This is also one of my pet peeves. It's easier than ever to collect this data and analyse it. Unfortunately, most of our clients are doing neither, or they are collecting the logs but carefully ignoring them.
I've lost count of the number of monitoring systems I've opened up just to see a wall of red tapering off to orange after scrolling a couple of screens further down.
At times like this I like to point out that "Red is the bad colour". I generally get a wide-eyed uncomprehending look followed by any one of a litany of excuses:
- I though it was the other team's responsibility
- It's not in my job description
- I just look after the infrastructure
- I just look after the software
- I'm just a manager, I'm not technical
- I'm just a tech, it's management's responsibility
Unfortunately, as a consultant I can't force anyone to do anything, and I'm fairly certain that the reports I write that are peppered with fun phrases such as "catastrophic risk of data corruption", "criminally negligent", etc... are printed out only so that they can be used as a convenient place to scribble some notes before being thrown in the paper recycling bin.
Remember the "HealthCare.gov" fiasco in 2013? [1] Something like 1% of the interested users managed to get through to the site, which cost $200M to develop. I remember the Obama got a bunch of top guys from various large IT firms to come help out, and the guy from Google had an amazing talk a couple of months later about what he found.

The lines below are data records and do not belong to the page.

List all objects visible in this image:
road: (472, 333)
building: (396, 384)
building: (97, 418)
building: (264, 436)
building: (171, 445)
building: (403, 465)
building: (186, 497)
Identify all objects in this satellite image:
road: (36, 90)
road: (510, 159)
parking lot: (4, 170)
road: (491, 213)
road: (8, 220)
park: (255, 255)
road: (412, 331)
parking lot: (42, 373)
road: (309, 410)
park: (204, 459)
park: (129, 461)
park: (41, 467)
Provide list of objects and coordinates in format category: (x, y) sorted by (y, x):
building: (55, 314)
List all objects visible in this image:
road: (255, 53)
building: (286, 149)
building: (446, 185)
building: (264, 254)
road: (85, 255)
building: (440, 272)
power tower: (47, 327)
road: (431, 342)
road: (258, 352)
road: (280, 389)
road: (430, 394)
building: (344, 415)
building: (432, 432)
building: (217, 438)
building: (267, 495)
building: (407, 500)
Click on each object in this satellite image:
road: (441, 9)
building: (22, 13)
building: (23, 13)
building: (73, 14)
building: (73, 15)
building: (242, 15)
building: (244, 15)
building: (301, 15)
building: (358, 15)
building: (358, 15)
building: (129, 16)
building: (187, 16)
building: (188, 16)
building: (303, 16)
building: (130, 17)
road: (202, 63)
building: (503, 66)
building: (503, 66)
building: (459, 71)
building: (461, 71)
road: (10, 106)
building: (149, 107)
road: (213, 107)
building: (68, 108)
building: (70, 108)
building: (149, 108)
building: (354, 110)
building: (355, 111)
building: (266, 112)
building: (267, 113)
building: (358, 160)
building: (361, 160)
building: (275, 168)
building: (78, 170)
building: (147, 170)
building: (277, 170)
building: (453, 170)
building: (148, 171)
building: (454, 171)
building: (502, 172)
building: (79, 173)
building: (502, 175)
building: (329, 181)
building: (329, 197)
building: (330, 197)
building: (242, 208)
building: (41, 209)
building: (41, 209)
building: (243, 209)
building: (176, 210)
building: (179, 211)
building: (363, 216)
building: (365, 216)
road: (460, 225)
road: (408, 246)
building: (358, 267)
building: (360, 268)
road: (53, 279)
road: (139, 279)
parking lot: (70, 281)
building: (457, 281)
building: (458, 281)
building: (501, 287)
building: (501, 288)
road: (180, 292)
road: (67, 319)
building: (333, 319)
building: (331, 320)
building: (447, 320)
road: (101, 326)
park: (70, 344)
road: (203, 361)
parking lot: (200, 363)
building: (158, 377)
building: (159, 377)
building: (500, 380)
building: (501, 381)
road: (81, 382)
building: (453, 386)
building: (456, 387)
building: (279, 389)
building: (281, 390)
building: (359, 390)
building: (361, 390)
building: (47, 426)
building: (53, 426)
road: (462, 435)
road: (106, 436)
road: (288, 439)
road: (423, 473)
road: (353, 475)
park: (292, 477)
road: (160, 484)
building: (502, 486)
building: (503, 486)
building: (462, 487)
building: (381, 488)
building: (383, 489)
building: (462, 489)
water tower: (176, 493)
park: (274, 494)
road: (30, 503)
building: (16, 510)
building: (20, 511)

The takeaway message for me was that the Google guy's opinion was that the root cause of the failure was simply that: "Nobody was responsible for the overall outcome". That is, the work was siloed, and every group, contractor, or vendor was responsible only for their own individual "stove-pipe". Individually each component was all "green lights", but in aggregate it was terrible.
I see this a lot with over-engineered "n-tier" applications. A hundred brand new servers that are slow as molasses with just ten UAT users, let alone production load. The excuses are unbelievable, and nobody pays attention to the simple unalterable fact that this is TEN SERVERS PER USER and it's STILL SLOW!
People ignore the latency costs of firewalls, as one example. Nobody knows about VMware's "latency sensitivity tuning" option, which is a turbo button for load balancers and service bus VMs. I've seen many environments where ACPI deep-sleep states are left on, and hence 80% of the CPU cores are off and the other 20% are running at 1 GHz! Then they buy more servers, reducing the average load further and simply end up with even more CPU cores powered off permanently.
It would be hilarious of it wasn't your money they were wasting...
[1] https://en.wikipedia.org/wiki/HealthCare.gov#Issues_during_l...